Scarlett Johansson es el principal punto de atención al hablar de estas dificultades, y es que pese a sus indiscutibles atributos físicos que dan correctamente con el personaje, hay una actitud que le quita profundidad y credibilidad a sus motivaciones. Su paso por la narrativa busca ser una historia de orígenes y autoconocimiento, pero se vuelve predecible, alejándose mucho de demostrar el verdadero peso de su “ghost”. La relación con Batou (Pilou Asbæk), su eterno compañero de labores es igual de desaprovechada al darle una lectura muy funcional e intrascendente. Pero lo más desmotivante por lejos es su contraparte, ya que el supuesto villano invisible que le da el verdadero sentido a la película original acá se desdibuja totalmente. La relación entre estos personajes debía ser la excusa para la existencia de esta adaptación, y un complemento planteado desde lo que ambos necesitan no tiene un final satisfactorio, al contrario. El tema de estereotipar buenos y malos siempre permite que hayan giros notables, el problema aparece con esa manía por exagerar en lo literal, donde el rol del espectador se reduce a aplaudir los efectos especiales y a simpatizar con una actriz híper cotizada por los medios. Ahora, estos defectos vienen más como un problema de timidez al expresar las ideas, porque Ghost in the Shell se mantiene como una película consecuente a sus necesidades. No hay un exceso de vicios, la adaptación de ciertos detalles narrativos ligados a la cultura japonesa son correctos, más aún lo fiel que se representa desde la vista a personajes como Batou, y buscar un equilibrio entre un ritmo muy contemplativo de la belleza visual a escenas rápidas y cargadas de acción funciona bastante bien.

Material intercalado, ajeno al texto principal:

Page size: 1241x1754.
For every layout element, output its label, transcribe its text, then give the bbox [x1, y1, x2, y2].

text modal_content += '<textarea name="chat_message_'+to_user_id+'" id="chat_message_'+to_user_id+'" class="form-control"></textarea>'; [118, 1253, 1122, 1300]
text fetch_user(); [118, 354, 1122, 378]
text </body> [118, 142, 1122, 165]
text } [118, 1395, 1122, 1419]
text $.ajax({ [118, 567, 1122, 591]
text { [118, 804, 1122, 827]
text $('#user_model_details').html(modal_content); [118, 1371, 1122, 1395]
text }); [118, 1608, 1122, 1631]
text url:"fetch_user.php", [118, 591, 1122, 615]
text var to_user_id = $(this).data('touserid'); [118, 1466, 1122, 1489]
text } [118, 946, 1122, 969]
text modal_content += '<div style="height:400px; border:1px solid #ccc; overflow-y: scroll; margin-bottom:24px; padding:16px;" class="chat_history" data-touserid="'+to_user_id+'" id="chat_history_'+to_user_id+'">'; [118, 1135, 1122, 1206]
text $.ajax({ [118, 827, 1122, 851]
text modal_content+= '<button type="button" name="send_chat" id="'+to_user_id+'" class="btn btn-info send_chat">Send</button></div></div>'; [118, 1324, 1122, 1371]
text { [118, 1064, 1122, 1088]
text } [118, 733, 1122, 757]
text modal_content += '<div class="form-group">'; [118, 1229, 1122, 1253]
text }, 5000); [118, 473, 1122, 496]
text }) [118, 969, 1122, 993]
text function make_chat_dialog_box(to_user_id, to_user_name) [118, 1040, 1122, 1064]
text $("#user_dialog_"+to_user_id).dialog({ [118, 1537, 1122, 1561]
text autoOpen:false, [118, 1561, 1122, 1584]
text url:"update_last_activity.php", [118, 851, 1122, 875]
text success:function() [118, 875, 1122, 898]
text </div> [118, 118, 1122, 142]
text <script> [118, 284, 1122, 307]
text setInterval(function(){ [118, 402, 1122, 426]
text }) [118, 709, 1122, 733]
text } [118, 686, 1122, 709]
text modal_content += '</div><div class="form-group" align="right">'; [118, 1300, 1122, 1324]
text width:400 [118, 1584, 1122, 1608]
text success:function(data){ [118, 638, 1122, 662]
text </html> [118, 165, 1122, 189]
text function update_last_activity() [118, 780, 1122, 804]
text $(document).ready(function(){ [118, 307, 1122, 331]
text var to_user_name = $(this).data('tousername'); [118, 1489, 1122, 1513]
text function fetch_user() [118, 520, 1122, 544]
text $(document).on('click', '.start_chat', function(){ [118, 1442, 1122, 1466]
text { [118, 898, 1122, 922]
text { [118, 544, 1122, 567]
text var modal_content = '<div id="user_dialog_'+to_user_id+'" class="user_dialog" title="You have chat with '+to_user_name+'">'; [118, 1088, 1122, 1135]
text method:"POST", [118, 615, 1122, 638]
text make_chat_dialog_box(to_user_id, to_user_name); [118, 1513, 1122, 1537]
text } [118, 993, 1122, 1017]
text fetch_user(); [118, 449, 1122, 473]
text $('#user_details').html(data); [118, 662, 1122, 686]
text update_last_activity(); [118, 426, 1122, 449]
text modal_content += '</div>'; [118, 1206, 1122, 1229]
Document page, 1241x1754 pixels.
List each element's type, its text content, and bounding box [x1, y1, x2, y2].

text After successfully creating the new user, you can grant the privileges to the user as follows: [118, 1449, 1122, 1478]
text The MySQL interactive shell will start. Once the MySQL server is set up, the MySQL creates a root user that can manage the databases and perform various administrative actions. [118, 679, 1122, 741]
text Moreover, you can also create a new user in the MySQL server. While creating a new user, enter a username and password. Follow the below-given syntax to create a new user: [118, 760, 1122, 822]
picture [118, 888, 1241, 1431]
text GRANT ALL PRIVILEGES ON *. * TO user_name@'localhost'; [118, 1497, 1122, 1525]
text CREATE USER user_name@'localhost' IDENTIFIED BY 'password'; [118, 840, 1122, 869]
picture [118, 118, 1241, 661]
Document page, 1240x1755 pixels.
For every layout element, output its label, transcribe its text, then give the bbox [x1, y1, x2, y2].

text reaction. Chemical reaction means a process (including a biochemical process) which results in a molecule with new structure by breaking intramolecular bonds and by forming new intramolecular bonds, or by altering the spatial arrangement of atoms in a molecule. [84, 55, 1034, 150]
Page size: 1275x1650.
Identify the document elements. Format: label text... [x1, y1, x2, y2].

Es cierto, la falta de profundización en cada temática que pone por delante se vuelve bastante decepcionante, pero siguen allí. La película debía estar en muy malas manos como para que esta adaptación fuera totalmente vacía, y Rupert Sanders es capaz de hollywoodisarla en un lenguaje superficial pero conocido, sin una cohesión con el guion pero llevando las capacidades visuales hasta el nivel que todos soñamos al imaginar un live-action. Los detalles artísticos, los efectos del traje, o planos en cámara lenta y calcados de la película original, hay mucho deleite para los más aficionados a este tipo de cosas, y si hay un aspecto por el que recomendaría esta película es ese (y sólo ese). Es triste una nueva oportunidad fallida al adaptar una obra sobresaliente, aunque si vemos nuestra cartelera no debe sorprender a nadie. Aún así, viene siendo momento para hacer una pausa y percatarnos que siempre existe una nueva oportunidad para exigir algo mejor, porque ya lo han escuchado, probablemente Akira sea la siguiente.